ISC engineers invest considerable time and effort working on proposals for Internet standards. Among the more notable efforts in 2014 are the work on the DHCP proposal RFC3315bis, and the two DHCP privacy drafts. In addition to working on drafts, ISC Senior Software Engineer Tomasz Mrugalski co-chaired the IETF DHC working group in 2014.


Major Changes to Projects

  • We released version 1.2 of BIND 10, ended the BIND 10 development project at ISC, renamed the BIND 10 components as Bundy, and released control of the source to be managed by the Bundy project, which has put it up on GitHub.
  • We jettisoned the DNS-Co branding which had come to symbolize aggressive commercialization.
  • We wrapped up the Open Home Gateway Forum, funded by Comcast.
  • We removed all restrictions on our Knowledgebase and on our duplicate git repositories for BIND and ISC DHCP, so these resources are all free and open to anyone. Previously we reserved some access for subscribers only.
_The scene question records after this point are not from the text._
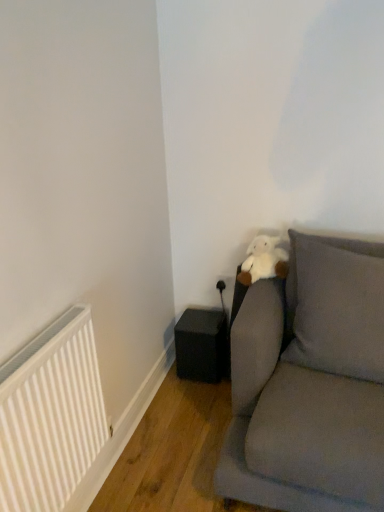
Question: Is black matte speaker at lower left further to camera compared to velvet gray couch at right?

Choices:
 (A) no
 (B) yes

Answer: (B)

Question: Is velvet gray couch at right at the back of black matte speaker at lower left?

Choices:
 (A) yes
 (B) no

Answer: (B)

Question: Is black matte speaker at lower left to the left of velvet gray couch at right from the viewer's perspective?

Choices:
 (A) yes
 (B) no

Answer: (A)

Question: Is black matte speaker at lower left not inside velvet gray couch at right?

Choices:
 (A) yes
 (B) no

Answer: (A)

Question: From the image's perspective, does black matte speaker at lower left appear lower than velvet gray couch at right?

Choices:
 (A) no
 (B) yes

Answer: (B)

Question: From a real-world perspective, is white matte radiator at lower left positioned above or below velvet gray couch at right?

Choices:
 (A) below
 (B) above

Answer: (B)

Question: Is white matte radiator at lower left inside the boundaries of velvet gray couch at right, or outside?

Choices:
 (A) inside
 (B) outside

Answer: (B)

Question: From their relative heights in the image, would you say white matte radiator at lower left is taller or shorter than velvet gray couch at right?

Choices:
 (A) short
 (B) tall

Answer: (A)

Question: From the image's perspective, is white matte radiator at lower left located above or below velvet gray couch at right?

Choices:
 (A) above
 (B) below

Answer: (B)

Question: Considering the positions of white plush at upper right and black matte speaker at lower left in the image, is white plush at upper right bigger or smaller than black matte speaker at lower left?

Choices:
 (A) small
 (B) big

Answer: (A)

Question: Considering the positions of white plush at upper right and black matte speaker at lower left in the image, is white plush at upper right wider or thinner than black matte speaker at lower left?

Choices:
 (A) wide
 (B) thin

Answer: (B)

Question: From a real-world perspective, is white plush at upper right physically located above or below black matte speaker at lower left?

Choices:
 (A) below
 (B) above

Answer: (B)

Question: Is white plush at upper right situated inside black matte speaker at lower left or outside?

Choices:
 (A) outside
 (B) inside

Answer: (A)

Question: From their relative heights in the image, would you say velvet gray couch at right is taller or shorter than white matte radiator at lower left?

Choices:
 (A) short
 (B) tall

Answer: (B)

Question: Looking at their shapes, would you say velvet gray couch at right is wider or thinner than white matte radiator at lower left?

Choices:
 (A) wide
 (B) thin

Answer: (A)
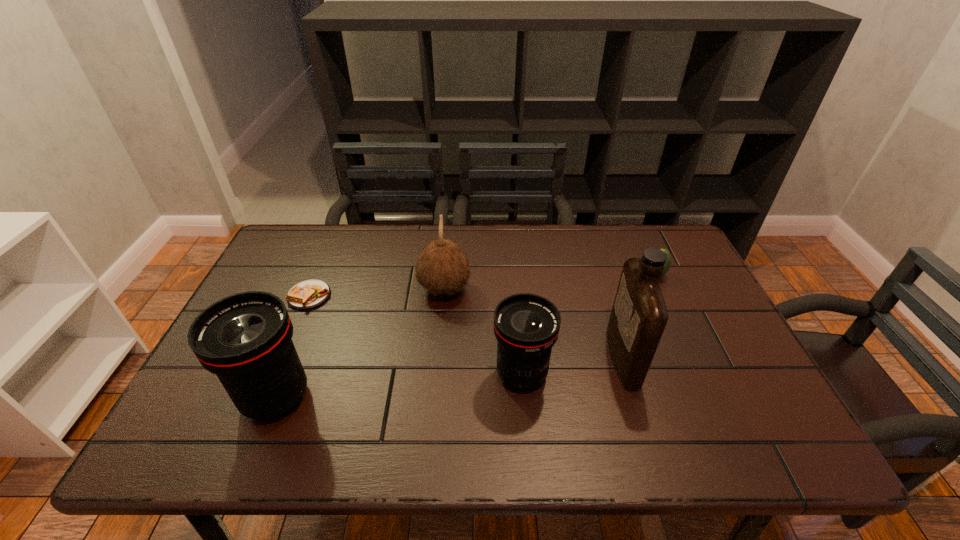
Find the location of a particular element. vacant region located on the back of the right telephoto lens is located at coordinates (516, 302).

Locate an element on the screen. This screenshot has width=960, height=540. free space located on the left of the rightmost object is located at coordinates (519, 274).

Where is `vacant space located on the back of the sandwich`? The height and width of the screenshot is (540, 960). vacant space located on the back of the sandwich is located at coordinates (324, 259).

At what (x,y) coordinates should I click in order to perform the action: click on vacant space located on the surface of the coconut. Please return your answer as a coordinate pair (x, y). Image resolution: width=960 pixels, height=540 pixels. Looking at the image, I should click on (558, 289).

At what (x,y) coordinates should I click in order to perform the action: click on vacant area located 0.190m on the label side of the tallest object. Please return your answer as a coordinate pair (x, y). Image resolution: width=960 pixels, height=540 pixels. Looking at the image, I should click on (534, 357).

I want to click on free region located on the label side of the tallest object, so (473, 357).

Where is `free space located 0.160m on the label side of the tallest object`? free space located 0.160m on the label side of the tallest object is located at coordinates (546, 357).

Find the location of `object present at the far edge`. object present at the far edge is located at coordinates (668, 262).

Where is `liquor positioned at the near edge`? liquor positioned at the near edge is located at coordinates (639, 315).

What are the coordinates of `telephoto lens at the left edge` in the screenshot? It's located at (245, 339).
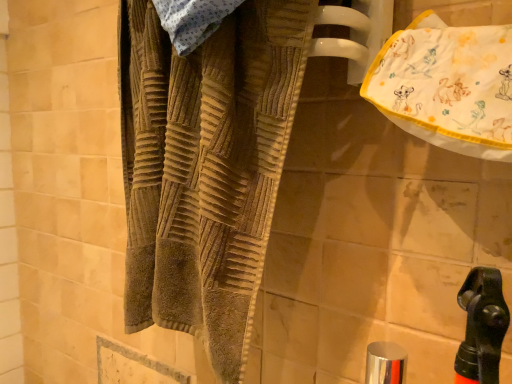
Question: From the image's perspective, is silver metallic faucet at lower center on brown textured towel at center?

Choices:
 (A) yes
 (B) no

Answer: (B)

Question: Considering the relative positions of silver metallic faucet at lower center and brown textured towel at center in the image provided, is silver metallic faucet at lower center behind brown textured towel at center?

Choices:
 (A) no
 (B) yes

Answer: (B)

Question: Is silver metallic faucet at lower center oriented away from brown textured towel at center?

Choices:
 (A) yes
 (B) no

Answer: (B)

Question: Can you confirm if silver metallic faucet at lower center is bigger than brown textured towel at center?

Choices:
 (A) yes
 (B) no

Answer: (B)

Question: Does silver metallic faucet at lower center have a lesser height compared to brown textured towel at center?

Choices:
 (A) yes
 (B) no

Answer: (A)

Question: Is silver metallic faucet at lower center next to brown textured towel at center and touching it?

Choices:
 (A) no
 (B) yes

Answer: (A)

Question: Is white cotton towel at upper right next to silver metallic faucet at lower center?

Choices:
 (A) no
 (B) yes

Answer: (A)

Question: Does white cotton towel at upper right come in front of silver metallic faucet at lower center?

Choices:
 (A) no
 (B) yes

Answer: (B)

Question: Is white cotton towel at upper right thinner than silver metallic faucet at lower center?

Choices:
 (A) no
 (B) yes

Answer: (A)

Question: Does white cotton towel at upper right appear on the right side of silver metallic faucet at lower center?

Choices:
 (A) yes
 (B) no

Answer: (A)

Question: Is white cotton towel at upper right oriented towards silver metallic faucet at lower center?

Choices:
 (A) no
 (B) yes

Answer: (A)

Question: From a real-world perspective, is white cotton towel at upper right below silver metallic faucet at lower center?

Choices:
 (A) no
 (B) yes

Answer: (A)

Question: Does brown textured towel at center turn towards white cotton towel at upper right?

Choices:
 (A) yes
 (B) no

Answer: (B)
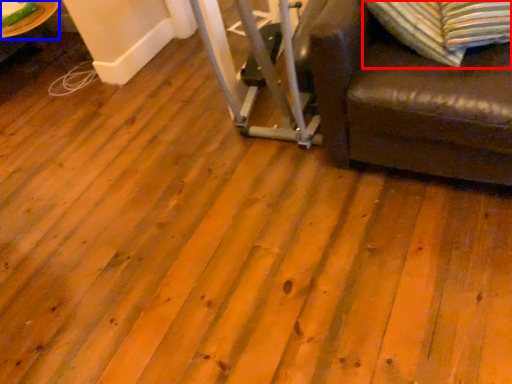
Question: Which object appears farthest to the camera in this image, pillow (highlighted by a red box) or table (highlighted by a blue box)?

Choices:
 (A) pillow
 (B) table

Answer: (B)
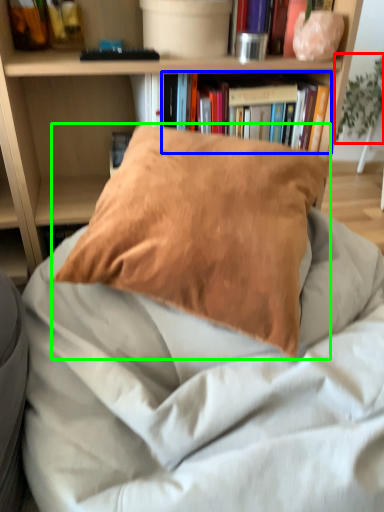
Question: Which is farther away from plant (highlighted by a red box)? book (highlighted by a blue box) or pillow (highlighted by a green box)?

Choices:
 (A) book
 (B) pillow

Answer: (B)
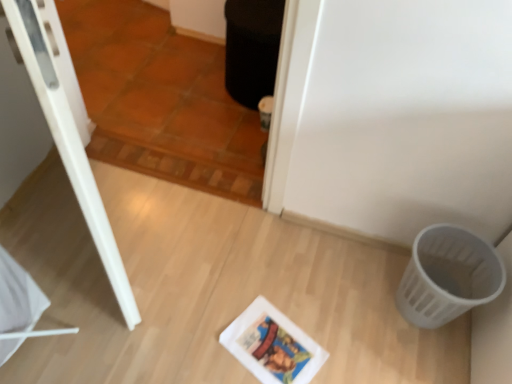
The image size is (512, 384). I want to click on vacant space underneath matte white comic book at center (from a real-world perspective), so click(x=274, y=350).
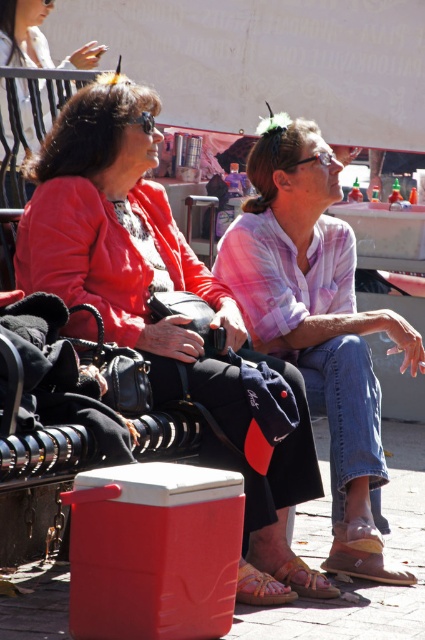
The height and width of the screenshot is (640, 425). What do you see at coordinates (260, 588) in the screenshot? I see `brown leather sandal at lower center` at bounding box center [260, 588].

Measure the distance between brown leather sandal at lower center and leather textured sandal at lower center.

8.24 inches

Is point (252, 584) in front of point (319, 586)?

That is True.

Locate an element on the screen. brown leather sandal at lower center is located at coordinates (260, 588).

Is matte black jacket at center to the left of leather textured sandal at lower center from the viewer's perspective?

Indeed, matte black jacket at center is positioned on the left side of leather textured sandal at lower center.

Which is behind, point (271, 536) or point (306, 564)?

The point (306, 564) is behind.

Where is `matte black jacket at center`? This screenshot has height=640, width=425. matte black jacket at center is located at coordinates (125, 244).

Between point (408, 348) and point (311, 595), which one is positioned in front?

Point (311, 595)

Is denim jeans at center below leather textured sandal at lower center?

Actually, denim jeans at center is above leather textured sandal at lower center.

Image resolution: width=425 pixels, height=640 pixels. What do you see at coordinates (317, 321) in the screenshot?
I see `denim jeans at center` at bounding box center [317, 321].

At what (x,y) coordinates should I click in order to perform the action: click on denim jeans at center. Please return your answer as a coordinate pair (x, y). Image resolution: width=425 pixels, height=640 pixels. Looking at the image, I should click on (317, 321).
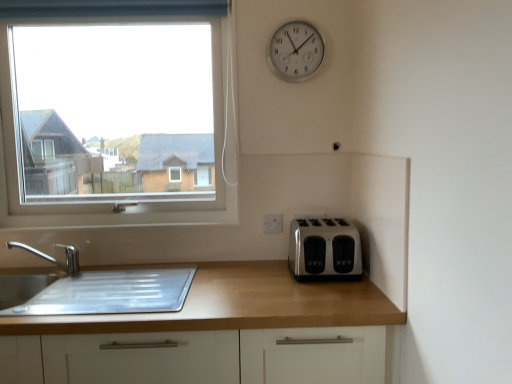
Question: Is point (265, 215) positioned closer to the camera than point (77, 253)?

Choices:
 (A) farther
 (B) closer

Answer: (B)

Question: From a real-world perspective, is white plastic electric outlet at center positioned above or below silver metallic faucet at lower left?

Choices:
 (A) below
 (B) above

Answer: (B)

Question: Based on their relative distances, which object is farther from the silver metallic clock at upper right?

Choices:
 (A) silver metallic faucet at lower left
 (B) clear glass window at upper left
 (C) wooden at right
 (D) satin silver toaster at lower right
 (E) white plastic electric outlet at center

Answer: (B)

Question: Which object is the closest to the white plastic electric outlet at center?

Choices:
 (A) clear glass window at upper left
 (B) wooden at right
 (C) silver metallic clock at upper right
 (D) silver metallic faucet at lower left
 (E) satin silver toaster at lower right

Answer: (E)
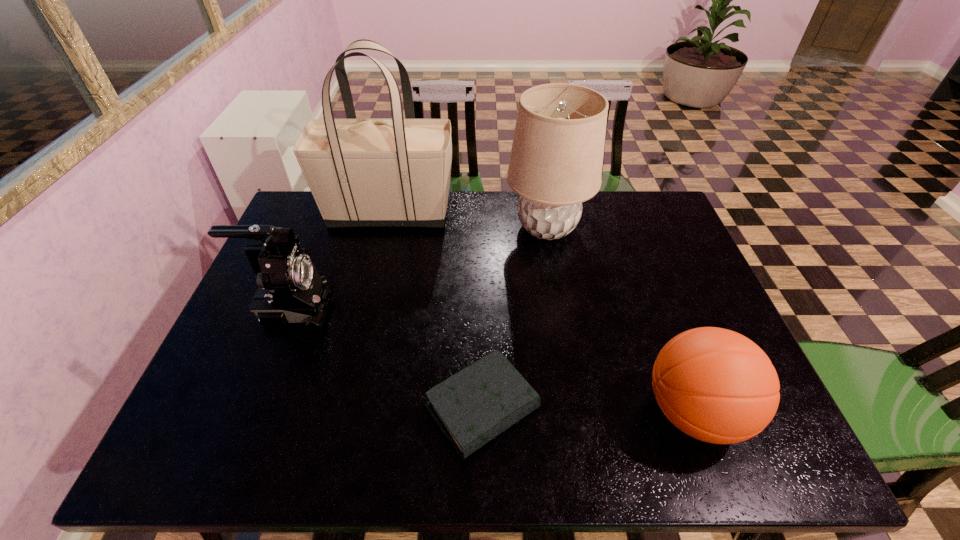
This screenshot has width=960, height=540. What are the coordinates of `shopping bag` in the screenshot? It's located at (395, 172).

At what (x,y) coordinates should I click in order to perform the action: click on lampshade. Please return your answer as a coordinate pair (x, y). Image resolution: width=960 pixels, height=540 pixels. Looking at the image, I should click on (556, 160).

Locate an element on the screen. Image resolution: width=960 pixels, height=540 pixels. the third farthest object is located at coordinates (290, 290).

Identify the location of the rightmost object. (715, 385).

I want to click on basketball, so click(x=715, y=385).

What are the coordinates of `the shortest object` in the screenshot? It's located at (473, 406).

Find the location of a particular element. This screenshot has height=540, width=960. vacant area located 0.340m with handles facing forward on the shopping bag is located at coordinates (556, 212).

This screenshot has width=960, height=540. In order to click on free location located on the right of the second tallest object in this screenshot , I will do point(614,227).

I want to click on vacant space situated on the lens mount of the camcorder, so click(478, 307).

Locate an element on the screen. This screenshot has width=960, height=540. vacant point located on the back of the basketball is located at coordinates (656, 310).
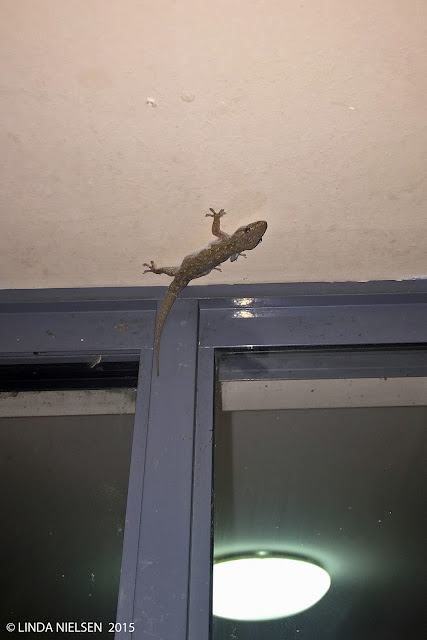
At what (x,y) coordinates should I click in order to perform the action: click on reflection of ceiling light. Please return your answer as a coordinate pair (x, y). Looking at the image, I should click on (249, 576).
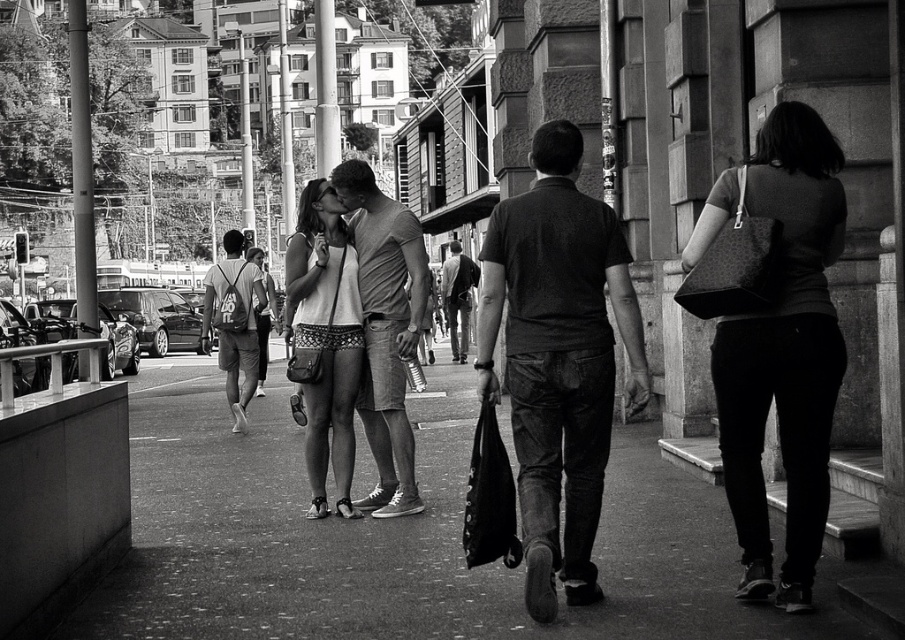
Can you confirm if matte gray backpack at center is smaller than matte gray shirt at center?

No, matte gray backpack at center is not smaller than matte gray shirt at center.

Describe the element at coordinates (234, 321) in the screenshot. The height and width of the screenshot is (640, 905). I see `matte gray backpack at center` at that location.

Which is in front, point (205, 316) or point (468, 282)?

Positioned in front is point (205, 316).

Identify the location of matte gray backpack at center. This screenshot has width=905, height=640. point(234,321).

Locate an element on the screen. matte white tank top at center is located at coordinates (325, 339).

Which is in front, point (294, 323) or point (464, 355)?

Positioned in front is point (294, 323).

Identify the location of matte white tank top at center. This screenshot has width=905, height=640. (325, 339).

From the picture: Which of these two, matte black bag at center or matte gray backpack at center, stands shorter?

With less height is matte gray backpack at center.

Does matte black bag at center have a greater height compared to matte gray backpack at center?

Yes.

At what (x,y) coordinates should I click in order to perform the action: click on matte black bag at center. Please return your answer as a coordinate pair (x, y). Looking at the image, I should click on (773, 336).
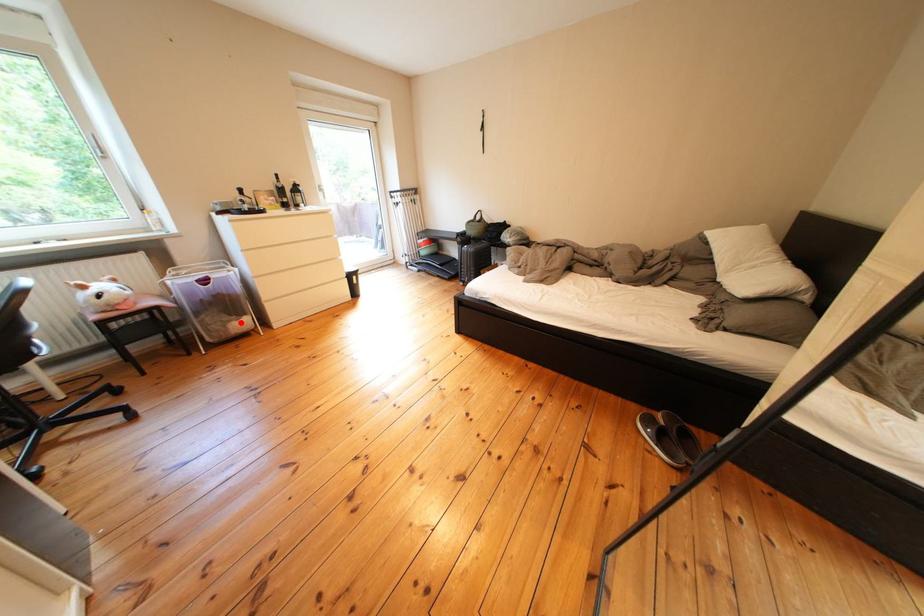
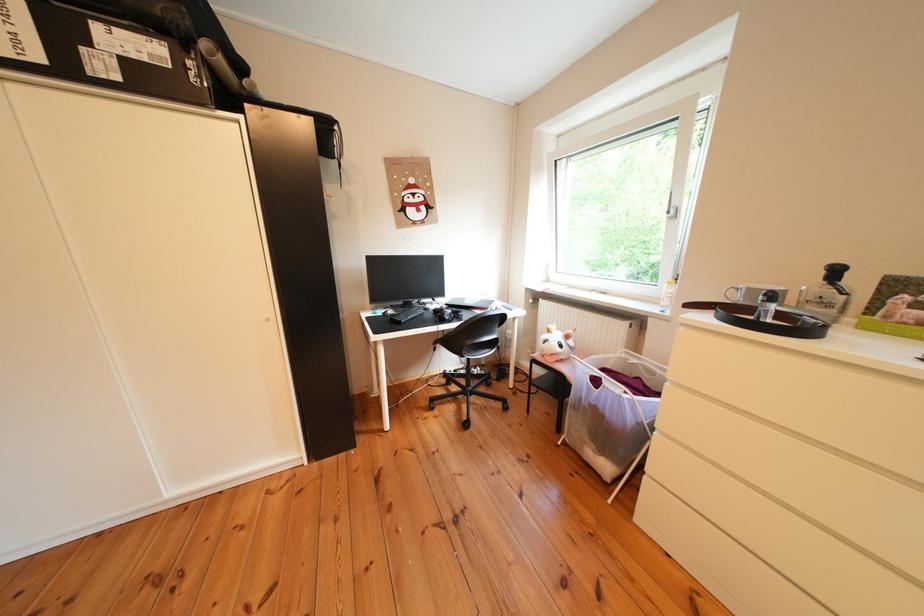
Locate, in the second image, the point that corresponds to the highlighted location in the first image.

(601, 442)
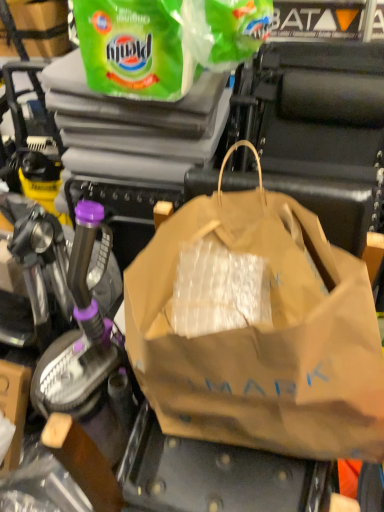
Question: Considering the positions of brown paper bag at center, arranged as the 2th plastic bag when viewed from the top, and green plastic bag at upper center, arranged as the 1th plastic bag when viewed from the top, in the image, is brown paper bag at center, arranged as the 2th plastic bag when viewed from the top, taller or shorter than green plastic bag at upper center, arranged as the 1th plastic bag when viewed from the top,?

Choices:
 (A) tall
 (B) short

Answer: (A)

Question: Is brown paper bag at center, arranged as the 2th plastic bag when viewed from the top, to the left or to the right of green plastic bag at upper center, which ranks as the 2th plastic bag in bottom-to-top order, in the image?

Choices:
 (A) right
 (B) left

Answer: (A)

Question: From the image's perspective, is brown paper bag at center, arranged as the 2th plastic bag when viewed from the top, above or below green plastic bag at upper center, arranged as the 1th plastic bag when viewed from the top?

Choices:
 (A) below
 (B) above

Answer: (A)

Question: In terms of height, does green plastic bag at upper center, which ranks as the 2th plastic bag in bottom-to-top order, look taller or shorter compared to brown paper bag at center, which is the first plastic bag from bottom to top?

Choices:
 (A) tall
 (B) short

Answer: (B)

Question: From the image's perspective, is green plastic bag at upper center, which ranks as the 2th plastic bag in bottom-to-top order, positioned above or below brown paper bag at center, which is the first plastic bag from bottom to top?

Choices:
 (A) below
 (B) above

Answer: (B)

Question: Is point (132, 53) closer or farther from the camera than point (339, 292)?

Choices:
 (A) closer
 (B) farther

Answer: (B)

Question: Is green plastic bag at upper center, which ranks as the 2th plastic bag in bottom-to-top order, situated inside brown paper bag at center, arranged as the 2th plastic bag when viewed from the top, or outside?

Choices:
 (A) inside
 (B) outside

Answer: (B)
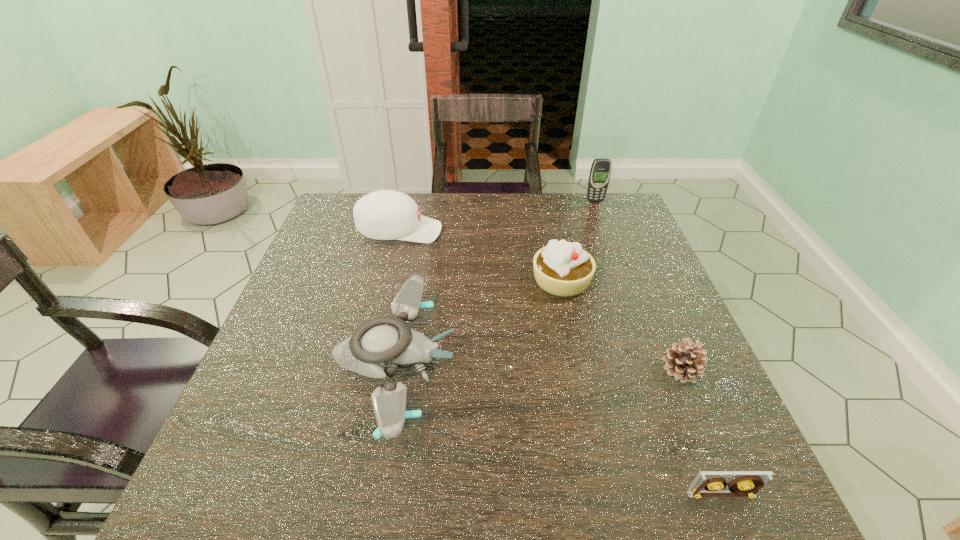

ISC 2014 conference presentations

In addition, we held 2 webinars and organized a meeting about DNS resolver DDOS mitigation measures at the 90th IETF in Toronto.


* Date chosen to represent “current applicable issues.” We released BIND 9.9.0 in February, 2011.

** Date chosen to represent “current applicable issues.” We released ISC DHCP 4.1.0 in December, 2008.